With the passage of time, whomever I was in a relationship with or living with was, as a matter of course, the bravest of spiders in our pairing, and therefore responsible for dealing with it, while I produced low keening sounds and beat a hasty retreat. When finding myself alone, my strategy was simply to leave the room, turn off the light and try to forget about its existence before I had to re-enter.

In a recent episode, I was a guest at a companion's home where there was a very large huntsman who resided within the sill, primarily stationary. As a means to be more comfortable with its presence, I envisioned the spider as a her, a girlie, in our circle, just lounging in the sun and eavesdropping on us gab. This may seem rather silly, but it worked (to some degree). Or, actively deciding to become more fearless did the trick.

Be that as it may, I've endeavored to maintain this practice. I think about all the rational arguments not to be scared. I am aware huntsman spiders won’t harm me. I know they eat things like flies and mosquitoes (creatures I despise). It is well-established they are one of the world's exquisite, non-threatening to people creatures.

Unfortunately, however, they do continue to walk like that. They propel themselves in the utterly horrifying and almost unjust way conceivable. The vision of their many legs carrying them at that alarming velocity induces my primordial instincts to enter panic mode. They ostensibly only have the typical arachnid arrangement, but I believe that increases exponentially when they move.

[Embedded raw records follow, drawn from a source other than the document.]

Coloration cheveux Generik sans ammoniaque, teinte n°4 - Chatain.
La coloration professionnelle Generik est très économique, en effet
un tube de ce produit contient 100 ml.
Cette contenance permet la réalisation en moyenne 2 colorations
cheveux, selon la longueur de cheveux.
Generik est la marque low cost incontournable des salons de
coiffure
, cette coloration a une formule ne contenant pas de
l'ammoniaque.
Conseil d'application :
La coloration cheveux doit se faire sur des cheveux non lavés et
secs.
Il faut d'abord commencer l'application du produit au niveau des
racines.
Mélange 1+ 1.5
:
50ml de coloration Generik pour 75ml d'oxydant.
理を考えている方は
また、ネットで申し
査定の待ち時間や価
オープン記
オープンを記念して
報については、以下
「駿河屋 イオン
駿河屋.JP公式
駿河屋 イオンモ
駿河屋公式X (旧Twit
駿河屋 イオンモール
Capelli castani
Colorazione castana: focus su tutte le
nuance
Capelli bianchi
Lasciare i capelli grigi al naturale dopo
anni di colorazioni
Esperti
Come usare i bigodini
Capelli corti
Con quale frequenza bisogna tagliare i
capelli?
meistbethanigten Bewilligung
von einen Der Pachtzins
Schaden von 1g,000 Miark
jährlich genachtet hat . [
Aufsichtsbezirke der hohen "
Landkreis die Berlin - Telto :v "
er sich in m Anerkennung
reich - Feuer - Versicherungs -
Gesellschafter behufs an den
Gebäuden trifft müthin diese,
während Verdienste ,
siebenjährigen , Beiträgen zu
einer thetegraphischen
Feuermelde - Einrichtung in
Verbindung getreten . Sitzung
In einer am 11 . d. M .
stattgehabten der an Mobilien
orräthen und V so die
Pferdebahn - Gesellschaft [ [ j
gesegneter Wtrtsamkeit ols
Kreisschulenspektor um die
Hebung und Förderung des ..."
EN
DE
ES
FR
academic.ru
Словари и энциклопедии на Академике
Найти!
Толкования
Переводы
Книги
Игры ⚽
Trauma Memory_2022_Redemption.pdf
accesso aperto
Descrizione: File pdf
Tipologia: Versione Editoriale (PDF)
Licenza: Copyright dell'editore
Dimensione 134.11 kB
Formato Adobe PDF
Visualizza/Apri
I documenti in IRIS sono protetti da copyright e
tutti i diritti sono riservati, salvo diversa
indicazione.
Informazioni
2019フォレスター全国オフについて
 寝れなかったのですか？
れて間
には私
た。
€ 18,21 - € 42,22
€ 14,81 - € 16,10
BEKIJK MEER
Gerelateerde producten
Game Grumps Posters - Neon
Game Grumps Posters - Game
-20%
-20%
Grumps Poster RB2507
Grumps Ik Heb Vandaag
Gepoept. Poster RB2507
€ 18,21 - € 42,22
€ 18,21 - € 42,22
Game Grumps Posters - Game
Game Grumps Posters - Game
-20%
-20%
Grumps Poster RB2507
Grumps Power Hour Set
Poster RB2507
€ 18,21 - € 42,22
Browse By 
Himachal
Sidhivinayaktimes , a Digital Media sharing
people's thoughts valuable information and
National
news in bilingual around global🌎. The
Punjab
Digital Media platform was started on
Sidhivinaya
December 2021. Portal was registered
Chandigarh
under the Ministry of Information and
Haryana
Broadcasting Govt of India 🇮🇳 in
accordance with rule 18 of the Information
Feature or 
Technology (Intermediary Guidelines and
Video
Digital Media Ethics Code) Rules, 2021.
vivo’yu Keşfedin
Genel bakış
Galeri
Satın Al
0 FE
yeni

But it is no fault of their own that they have frightening appendages, and they have the same privilege to be where I am – possibly a greater claim. I have discovered that employing the techniques of trying not to have a visceral panic reaction and flee when I see one, trying to remain composed and breathing steadily, and intentionally reflecting about their beneficial attributes, has begun to yield results.

Simply due to the reality that they are furry beings that dart around at an alarming rate in a way that causes me nocturnal distress, doesn’t mean they warrant my loathing, or my shrieks of terror. It is possible to acknowledge when I’ve been wrong and fueled by irrational anxiety. I doubt I’ll ever attain the “scooping one into plasticware and relocating it outdoors” phase, but miracles happen. Some life is left left in this veteran of life yet.

Connor Chapman
Connor Chapman

A passionate gaming journalist with over a decade of experience covering slot machines and casino trends across the UK.